# brand name better? or not



## alex_s249 (Sep 22, 2004)

are name brand digital cameras better then the ones that are no name and come from china?


----------



## Lorand (Sep 22, 2004)

Brand name products are manufactured in China too, so that doesn't make much difference.
But there are lot of differences between brand cameras, depending what's in them (lens system, ccd, software, etc.) or for what consumer segment is produced for.


----------



## alex_s249 (Sep 22, 2004)

I dunno all i want the camera to have is optical zoom around 3 or 4 times. The camera will be for family photos and for taking photos to put on the net of items that i want to sell on ebay and like on site and jsut stuff like that.


----------



## Praetor (Sep 22, 2004)

> I dunno all I want the camera to have is optical zoom around 3 or 4 times.
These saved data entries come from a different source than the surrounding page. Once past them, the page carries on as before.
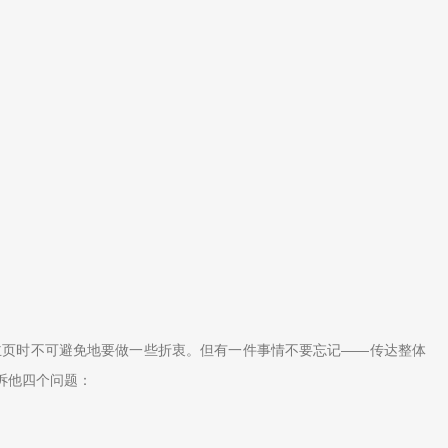
主页时不可避免地要做一些折衷。但有一件事情不要忘记——传达整体
诉他四个问题：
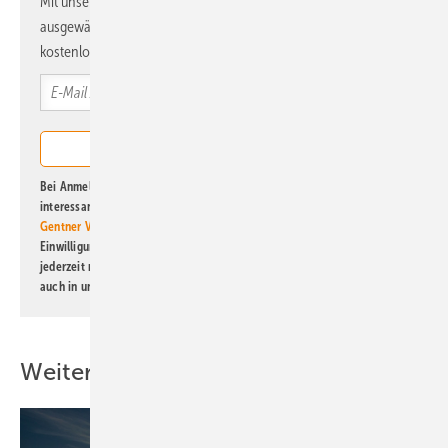
Mit unserem Newsletter erhalten Sie regelmäßig von uns
ausgewählte Informationen und Neuigkeiten, gebündelt und
kostenlos direkt ins Postfach.
Bei Anmeldung zu diesem Newsletter bin ich damit einverstanden, über
interessante Verlags- und Online-Angebote
der Marken der Alfons W.
Gentner Verlag GmbH & Co. KG
informiert zu werden. Diese
Einwilligung kann ich jederzeit widerrufen und eine Abmeldung ist
jederzeit möglich. Informationen zum Umgang mit Daten finden Sie
auch in unserer
Datenschutzerklärung
.
Weitere Inhalte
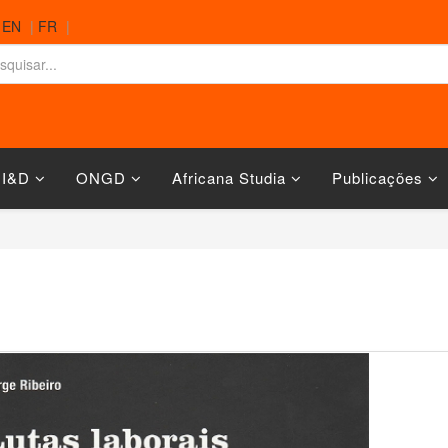
|
EN
|
FR
|
 I&D
ONGD
Africana Studia
Publicações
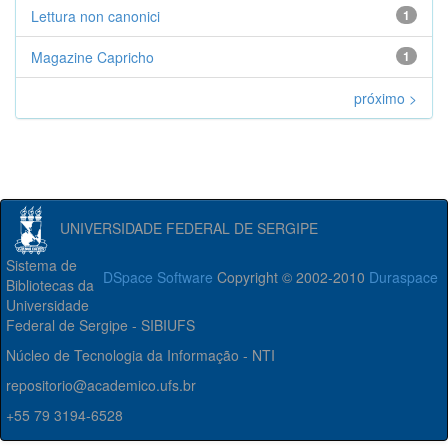
Lettura non canonici
1
Magazine Capricho
1
próximo >
UNIVERSIDADE FEDERAL DE SERGIPE
Sistema de
DSpace Software
Copyright © 2002-2010
Duraspace
Bibliotecas da
Universidade
Federal de Sergipe - SIBIUFS
Núcleo de Tecnologia da Informação - NTI
repositorio@academico.ufs.br
+55 79 3194-6528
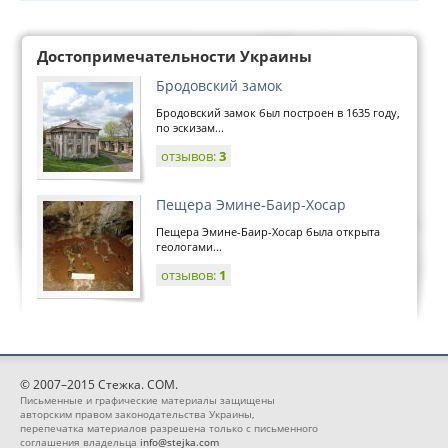
Достопримечательности Украины
Бродовский замок
Бродовский замок был построен в 1635 году,
по эскизам...
отзывов:
3
Пещера Эмине-Баир-Хосар
Пещера Эмине-Баир-Хосар была открыта
геологами...
отзывов:
1
© 2007–2015 Стежка. COM.
Письменные и графические материалы защищены
авторским правом законодательства Украины,
перепечатка материалов разрешена только с письменного
соглашения владельца
info@stejka.com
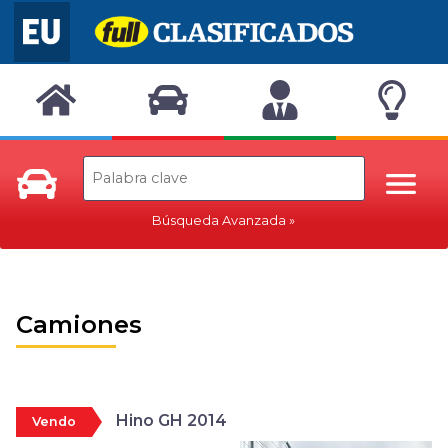
Búsqueda Avanzada
Camiones
Hino GH 2014
Vendo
Well unless you're interested in losing money, you'll want to find out more. Starting off with a budget would be nice otherwise you can just get an EOS1DS and be done with it


----------



## alex_s249 (Sep 23, 2004)

id say 200-300$ AUD

want something with 3x optical 
over 2 mega pixel 


i will buy memopry seperatly but you know them ones you see on ebay with like 12 mega pixel is that BS or is that for real cause it says it interapolated? or something 

are they really worth getting theyt are pretty cheap but no optical


----------



## Lorand (Sep 23, 2004)

For that budget this could be the best choice: http://www.digitalcamera-hq.com/canon-powershot-a75-reviews.html
I played around with a Powershot A75 and I liked it. The colours are very natural, the AI-focus is incredible, the 3x optical zoom is enough for most situations, it's easy to work with (even with advanced settings) and the batteries last pretty long time.
3.2 megapixels is enough for everyday applications. I printed a photo taken by this Powershot on a A3 paper and the result was an incredibly sharp picture.


> it says it interapolated


The interpolated resolution is just for marketing purposes, just the effective pixel number counts.


----------



## Praetor (Sep 23, 2004)

> ones you see on ebay with like 12 mega pixel is that BS or is that for real cause it says it interapolated?
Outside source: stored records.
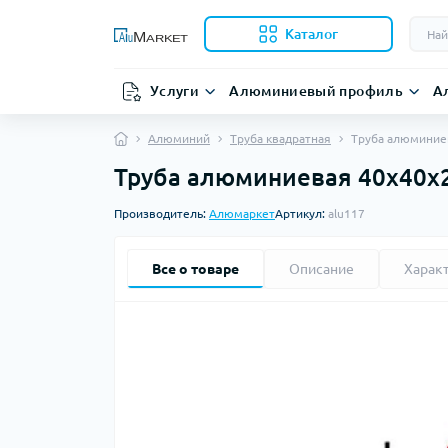
Каталог
Услуги
Алюминиевый профиль
А
Алюминий
Труба квадратная
Труба алюминиев
Труба алюминиевая 40х40х2 
Производитель:
Алюмаркет
Артикул:
alu117
Все о товаре
Описание
Харак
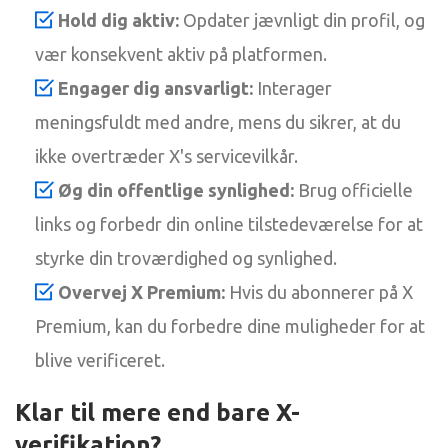
Hold dig aktiv:
Opdater jævnligt din profil, og
vær konsekvent aktiv på platformen.
Engager dig ansvarligt:
Interager
meningsfuldt med andre, mens du sikrer, at du
ikke overtræder X's servicevilkår.
Øg din offentlige synlighed:
Brug officielle
links og forbedr din online tilstedeværelse for at
styrke din troværdighed og synlighed.
Overvej X Premium:
Hvis du abonnerer på X
Premium, kan du forbedre dine muligheder for at
blive verificeret.
Klar til mere end bare X-
verifikation?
Well read it to be sure!  The Canon Rebels arent that horribly unaffordable for their performance either


----------



## Lorand (Sep 23, 2004)

In fact the "effective pixels" too require some interpolation. The CCD's pixels are monochrome ones, so of the total number of pixels 1/4 are senzitive only to red, 1/4 to blue and 1/2 to green (green is doubled because the human eye is also more sensitive to green than to other colours). So a 3.2 megapixel camera has 800,000 red, 800,000 blue and 1,600,000 green pixels. After taking the shot the camera's software interpolates the data and produces a 3.2 megapixel RGB image. Now imagine that the built-in program performs another interpolation and produces a 6.4 megapixel image from that. Weird, isn't it? But the "6.4 megapixel (interpolated)" specification looks better than the bare "3.2 megapixel".
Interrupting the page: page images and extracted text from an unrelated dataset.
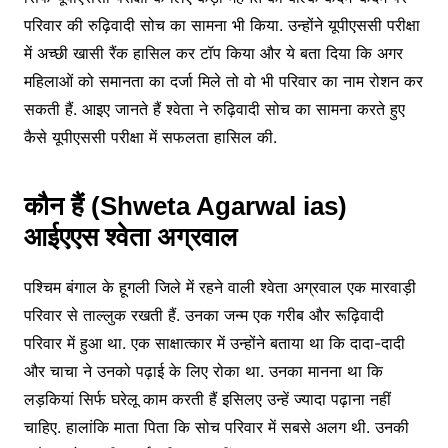
परिवार की रुढ़िवादी सोच का सामना भी किया. उन्होंने यूपीएससी परीक्षा
में अच्छी खासी रैंक हासिल कर टॉप किया और ये बता दिया कि अगर
महिलाओं को समानता का दर्जा मिले तो वो भी परिवार का नाम रोशन कर
सकती हैं. आइए जानते हैं श्वेता ने रुढ़िवादी सोच का सामना करते हुए
कैसे यूपीएससी परीक्षा में सफलता हासिल की.
कौन हैं (Shweta Agarwal ias)
आईएएस श्वेता अग्रवाल
पश्चिम बंगाल के हूगली जिले में रहने वाली श्वेता अग्रवाल एक मारवाड़ी
परिवार से ताल्लुक रखती हैं. उनका जन्म एक गरीब और रूढ़िवादी
परिवार में हुआ था. एक साक्षात्कार में उन्होंने बताया था कि दादा-दादी
और चाचा ने उनको पढ़ाई के लिए रोका था. उनका मानना था कि
लड़कियां सिर्फ घरेलू काम करती हैं इसिलए उन्हें ज्यादा पढ़ाना नहीं
चाहिए. हालांकि माता पिता कि सोच परिवार में सबसे अलग थी. उनकी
Besides resolution there are a lot of specifications that worth comparing when buying a digital camera: auto and manual focus possibility, program and manual exposure, file format, ISO range, max and min exposure time, lens aperture, lens manufacturer, etc., etc.
I saw a 4 megapixel Fuji Finepix that produced worst images than my entry level 2.3 megapixel HP Photosmart, so resolution is not the main issue...


----------